Auf Anregung von Timme ist das Haus 2004 unter Denkmalschutz gestellt worden. Laut der städtischen Denkmalschutzbehörde ist es aus „wissenschaftlichen, künstlerischen und heimatgeschichtlichen Gründen“ als Kulturdenkmal eingestuft worden. Die heimatgeschichtliche Relevanz hängt mit der Person Felix Schottländer zusammen.

Schottländer arbeitete mit der Psychoanalyse

Schottländer war 1892 geboren worden und hatte die klassische Psychoanalyse nach Sigmund Freud gelernt. In seinem Wohnhaus in Degerloch hatte er auch seine Praxis, in der er Patienten behandelte. Die Originalcouch ist noch erhalten. Schottländer stammte aus einer alten russischen Brauereifamilie und kannte daher die Häuser aus Holz nur zu gut, was seinen Wunsch weckte, ein solches Haus bauen zu lassen.

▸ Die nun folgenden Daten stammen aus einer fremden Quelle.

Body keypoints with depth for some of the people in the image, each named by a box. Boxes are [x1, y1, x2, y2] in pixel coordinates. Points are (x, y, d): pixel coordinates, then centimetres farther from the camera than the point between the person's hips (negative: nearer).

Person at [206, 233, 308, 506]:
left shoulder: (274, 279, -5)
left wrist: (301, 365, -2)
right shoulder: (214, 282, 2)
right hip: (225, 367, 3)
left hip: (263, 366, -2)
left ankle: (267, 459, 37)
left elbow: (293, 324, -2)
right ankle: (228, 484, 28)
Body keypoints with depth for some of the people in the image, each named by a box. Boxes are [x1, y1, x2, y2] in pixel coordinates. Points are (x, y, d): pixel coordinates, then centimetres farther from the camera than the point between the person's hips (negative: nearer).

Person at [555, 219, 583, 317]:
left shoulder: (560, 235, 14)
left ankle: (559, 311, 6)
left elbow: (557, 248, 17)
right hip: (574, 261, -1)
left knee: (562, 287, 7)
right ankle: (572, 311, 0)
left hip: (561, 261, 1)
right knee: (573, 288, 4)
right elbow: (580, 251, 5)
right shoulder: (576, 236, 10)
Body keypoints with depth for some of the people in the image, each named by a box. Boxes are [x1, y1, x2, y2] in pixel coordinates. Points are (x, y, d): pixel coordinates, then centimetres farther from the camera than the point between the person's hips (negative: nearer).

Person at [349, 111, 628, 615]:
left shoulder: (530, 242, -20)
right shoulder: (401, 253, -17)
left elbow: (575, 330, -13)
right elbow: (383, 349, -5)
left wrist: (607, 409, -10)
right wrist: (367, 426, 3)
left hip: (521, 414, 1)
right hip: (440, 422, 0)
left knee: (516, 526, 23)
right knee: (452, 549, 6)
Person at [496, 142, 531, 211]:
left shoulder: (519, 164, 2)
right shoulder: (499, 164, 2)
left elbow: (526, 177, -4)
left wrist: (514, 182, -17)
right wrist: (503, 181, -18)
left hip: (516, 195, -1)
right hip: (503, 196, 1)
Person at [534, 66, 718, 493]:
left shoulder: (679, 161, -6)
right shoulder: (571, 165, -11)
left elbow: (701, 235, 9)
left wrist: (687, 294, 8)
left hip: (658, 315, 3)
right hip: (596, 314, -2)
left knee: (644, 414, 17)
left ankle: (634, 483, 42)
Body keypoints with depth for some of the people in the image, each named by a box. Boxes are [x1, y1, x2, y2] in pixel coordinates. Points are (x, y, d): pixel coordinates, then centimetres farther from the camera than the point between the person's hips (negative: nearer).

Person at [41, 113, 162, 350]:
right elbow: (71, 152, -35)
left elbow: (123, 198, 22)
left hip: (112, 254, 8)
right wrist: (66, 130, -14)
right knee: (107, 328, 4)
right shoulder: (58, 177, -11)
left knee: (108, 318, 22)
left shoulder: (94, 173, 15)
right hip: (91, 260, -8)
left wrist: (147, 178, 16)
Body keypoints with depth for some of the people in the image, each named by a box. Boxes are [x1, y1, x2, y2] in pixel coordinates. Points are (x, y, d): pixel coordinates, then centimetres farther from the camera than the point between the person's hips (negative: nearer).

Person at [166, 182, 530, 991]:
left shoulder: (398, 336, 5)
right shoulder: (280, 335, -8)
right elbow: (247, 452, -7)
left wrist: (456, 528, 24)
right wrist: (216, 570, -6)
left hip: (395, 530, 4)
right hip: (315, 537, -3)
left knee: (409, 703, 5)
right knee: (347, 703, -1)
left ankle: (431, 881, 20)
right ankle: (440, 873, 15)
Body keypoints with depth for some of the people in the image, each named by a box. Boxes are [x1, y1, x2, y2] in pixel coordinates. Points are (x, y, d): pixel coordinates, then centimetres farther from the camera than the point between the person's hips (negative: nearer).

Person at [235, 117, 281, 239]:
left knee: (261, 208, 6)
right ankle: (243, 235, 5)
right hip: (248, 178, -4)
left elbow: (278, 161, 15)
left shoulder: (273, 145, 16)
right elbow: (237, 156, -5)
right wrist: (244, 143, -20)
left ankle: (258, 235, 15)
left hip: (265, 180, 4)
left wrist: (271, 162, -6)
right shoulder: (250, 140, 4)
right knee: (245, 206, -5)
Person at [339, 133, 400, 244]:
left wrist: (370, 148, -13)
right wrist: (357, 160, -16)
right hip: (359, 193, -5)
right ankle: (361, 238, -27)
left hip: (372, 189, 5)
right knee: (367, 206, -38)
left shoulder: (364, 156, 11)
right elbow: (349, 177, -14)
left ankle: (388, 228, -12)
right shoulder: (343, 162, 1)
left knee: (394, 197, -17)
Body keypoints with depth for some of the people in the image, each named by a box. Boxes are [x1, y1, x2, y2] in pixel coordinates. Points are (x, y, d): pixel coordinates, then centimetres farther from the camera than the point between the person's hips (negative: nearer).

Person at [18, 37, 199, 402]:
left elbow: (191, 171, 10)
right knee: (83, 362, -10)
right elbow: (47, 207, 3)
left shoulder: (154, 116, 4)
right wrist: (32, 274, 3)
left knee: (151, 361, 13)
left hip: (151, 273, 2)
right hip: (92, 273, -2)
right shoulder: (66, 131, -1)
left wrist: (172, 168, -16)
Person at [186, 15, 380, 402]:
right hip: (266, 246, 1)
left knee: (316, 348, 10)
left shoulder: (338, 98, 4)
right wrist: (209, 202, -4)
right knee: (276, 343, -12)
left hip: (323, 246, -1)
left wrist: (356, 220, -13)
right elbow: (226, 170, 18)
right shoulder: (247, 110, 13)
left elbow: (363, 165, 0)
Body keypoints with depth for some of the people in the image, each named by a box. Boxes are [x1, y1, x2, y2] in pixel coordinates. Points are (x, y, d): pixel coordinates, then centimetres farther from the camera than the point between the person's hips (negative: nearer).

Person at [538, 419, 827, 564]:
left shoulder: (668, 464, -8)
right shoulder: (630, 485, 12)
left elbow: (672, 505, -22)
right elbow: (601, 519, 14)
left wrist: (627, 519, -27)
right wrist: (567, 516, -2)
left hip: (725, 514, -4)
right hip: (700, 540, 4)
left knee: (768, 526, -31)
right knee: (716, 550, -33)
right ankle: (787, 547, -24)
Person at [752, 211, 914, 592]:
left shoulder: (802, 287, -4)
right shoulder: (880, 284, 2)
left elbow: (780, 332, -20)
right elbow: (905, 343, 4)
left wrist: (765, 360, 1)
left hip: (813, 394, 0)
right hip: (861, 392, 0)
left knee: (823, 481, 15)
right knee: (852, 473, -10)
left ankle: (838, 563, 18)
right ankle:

Der Architekt Zimmermann ließ das Haus der Schottländers von der Firma Christoph & Unmack in Niesky planen. Laut Margrit Timme ist das Fertighaus in einer Fabrikhalle aufgebaut, jedes Teil mit einer Nummer versehen, wieder abgebaut und in Degerloch wieder rekonstruiert worden. Die Firma entwickelte Holzhäuser mit hohem architektonischen Anspruch. Die Kunden konnten sich ihr Traumhaus im Katalog aussuchen. Damals wurde es in Serie gebaut, heute ist das Degerlocher Holzhaus ein ganz besonderes Relikt.